Wenn der Rechtsstaat zusammenbricht...

Die Türkei erlebt einen tiefgreifenden Zusammenbruch der Rechtsstaatlichkeit. Wenn ein Staat nicht mehr „nach den Regeln“ handelt, sondern „die Regeln ändert“, geht es nicht nur um das Recht. Es geht um die gesamte Lebensordnung. Denn wo die Gerechtigkeit schwindet, wird die Gleichheit gestört; die Vorhersehbarkeit verschwindet; die Menschen verlieren das Vertrauen in Institutionen und den Staat. Letztlich werden die Wunden nicht nur in den Gerichtssälen, sondern auch in Schulen, Krankenhäusern, Betrieben und sogar in den Familien geschlagen.
Laut dem Rechtsstaatlichkeitsindex 2024 des World Justice Project belegt die Türkei Platz 117 von 142 Ländern und Platz 38 von 41 Ländern mit höherem mittlerem Einkommen. Dieser Abstieg ist nicht neu. Das nach dem Putschversuch von 2016 entstandene exekutivzentrierte System hat die Widerstandsfähigkeit unabhängiger Institutionen gebrochen und das Vertrauen in die Unabhängigkeit der Justiz untergraben. Mit der schrittweisen Schwächung der institutionellen Strukturen ist das Prinzip der Machtbegrenzung nahezu verschwunden.

Bereitgestellte Daten —
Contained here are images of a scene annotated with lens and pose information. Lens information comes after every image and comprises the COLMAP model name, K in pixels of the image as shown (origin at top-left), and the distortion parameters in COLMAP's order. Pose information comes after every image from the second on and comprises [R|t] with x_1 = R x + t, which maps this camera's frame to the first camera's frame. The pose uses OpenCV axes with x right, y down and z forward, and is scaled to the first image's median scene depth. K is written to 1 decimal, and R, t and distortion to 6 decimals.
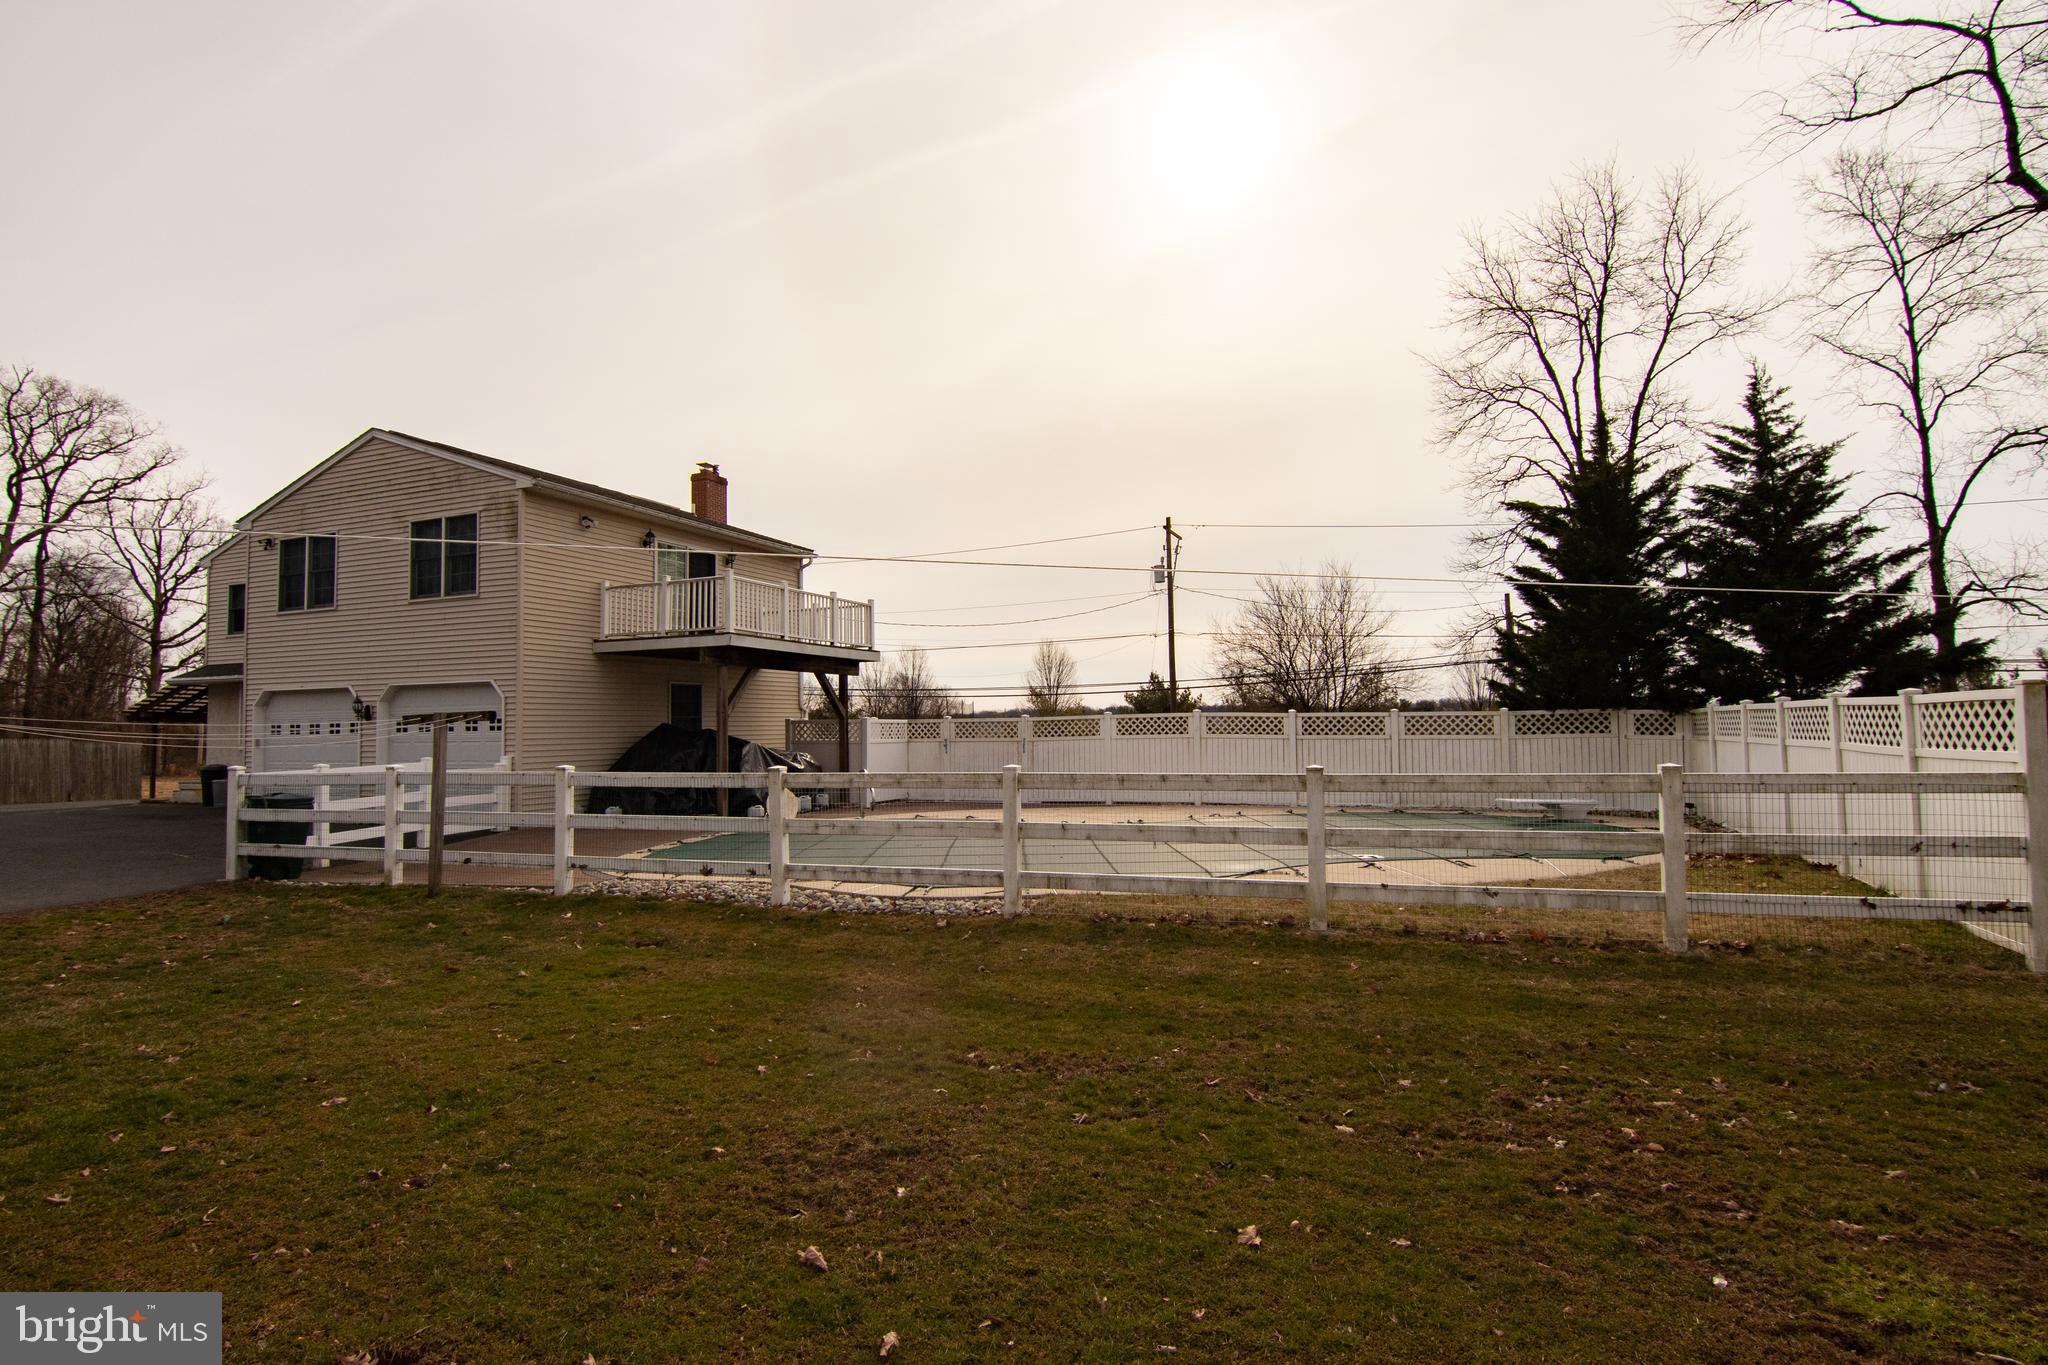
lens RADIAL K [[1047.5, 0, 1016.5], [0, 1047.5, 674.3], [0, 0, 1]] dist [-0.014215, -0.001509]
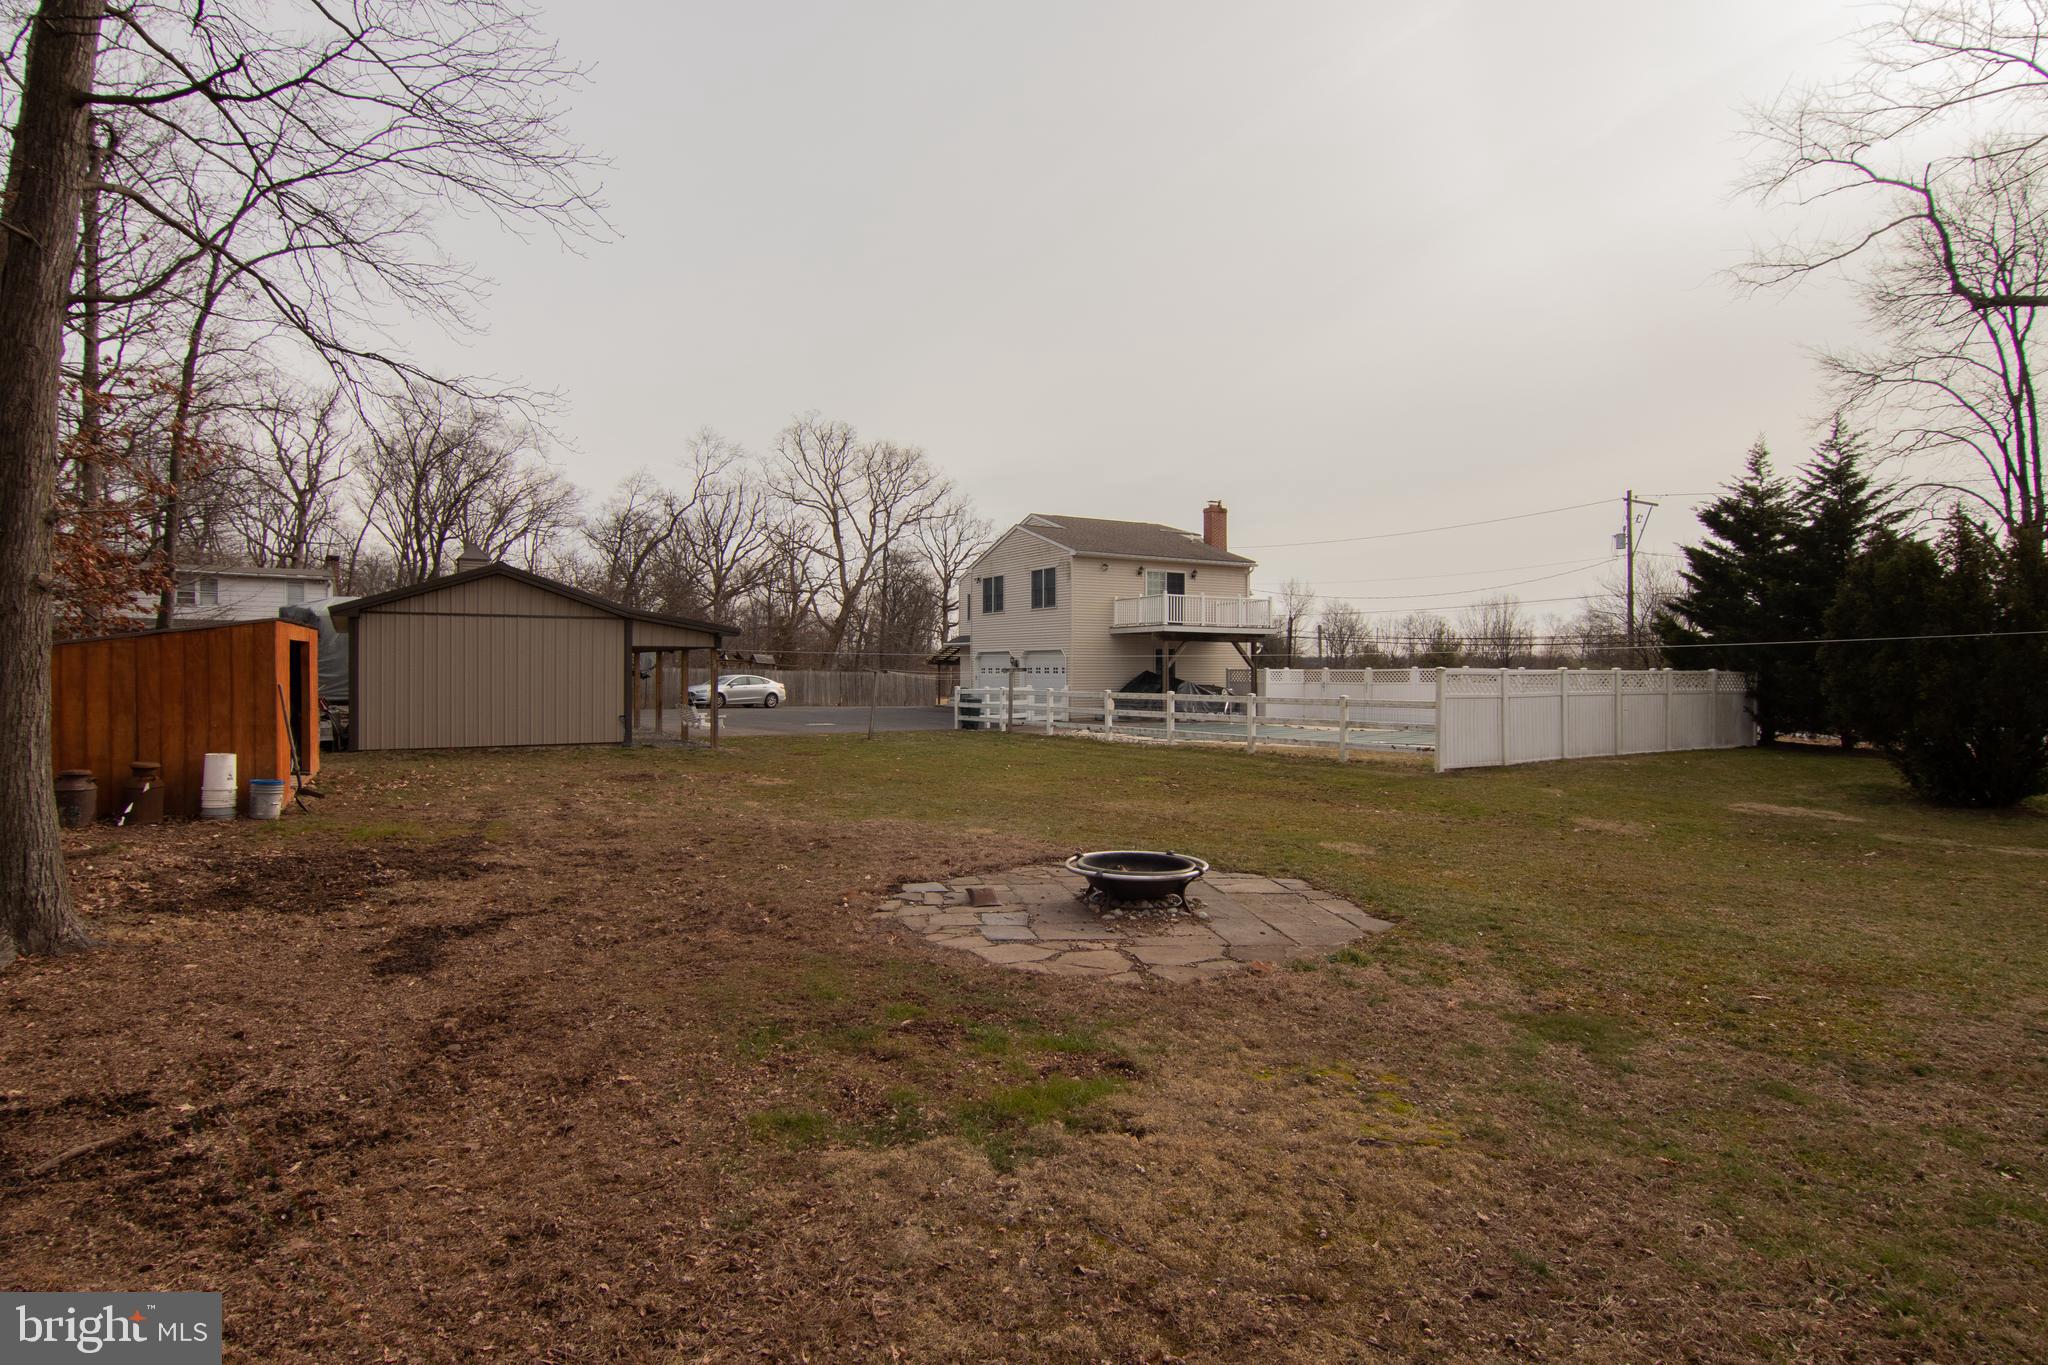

Material untersuchen —
1) Geben Sie aus dem Text zur Rechtsstaatlichkeit in der Türkei den Abschnitt von „Die Türkei erlebt“ bis einschließlich „den Familien geschlagen.“ erneut wieder und setzen Sie dabei „Universitäten“ anstelle von „Schulen“ ein.
2) Welchen Platz unter 142 Ländern belegt die Türkei im Text zur Rechtsstaatlichkeit in der Türkei laut dem Rechtsstaatlichkeitsindex 2024 des World Justice Project?
3) Fassen Sie den Absatz des Textes zur Rechtsstaatlichkeit in der Türkei, der mit „Laut dem Rechtsstaatlichkeitsindex 2024“ beginnt, als Stichpunktliste zusammen und behalten Sie die wesentlichen Fakten bei.
Maßgeblich ist allein der Text zur Rechtsstaatlichkeit in der Türkei.

Antworten je Aufgabe —
1)
Die Türkei erlebt einen tiefgreifenden Zusammenbruch der Rechtsstaatlichkeit. Wenn ein Staat nicht mehr „nach den Regeln“ handelt, sondern „die Regeln ändert“, geht es nicht nur um das Recht. Es geht um die gesamte Lebensordnung. Denn wo die Gerechtigkeit schwindet, wird die Gleichheit gestört; die Vorhersehbarkeit verschwindet; die Menschen verlieren das Vertrauen in Institutionen und den Staat. Letztlich werden die Wunden nicht nur in den Gerichtssälen, sondern auch in Universitäten, Krankenhäusern, Betrieben und sogar in den Familien geschlagen.

2) Die Türkei belegt Platz 117 von 142 Ländern.

3)
- Rechtsstaatlichkeitsindex 2024 des World Justice Project: Die Türkei liegt auf Platz 117 von 142 Ländern.
- Unter 41 Ländern mit höherem mittlerem Einkommen liegt sie auf Platz 38.
- Der Abstieg ist nicht neu.
- Nach dem Putschversuch von 2016 entstand ein exekutivzentriertes System.
- Dieses System hat die Widerstandsfähigkeit unabhängiger Institutionen gebrochen und das Vertrauen in die Unabhängigkeit der Justiz untergraben.
- Durch die schrittweise Schwächung der institutionellen Strukturen ist das Prinzip der Machtbegrenzung nahezu verschwunden.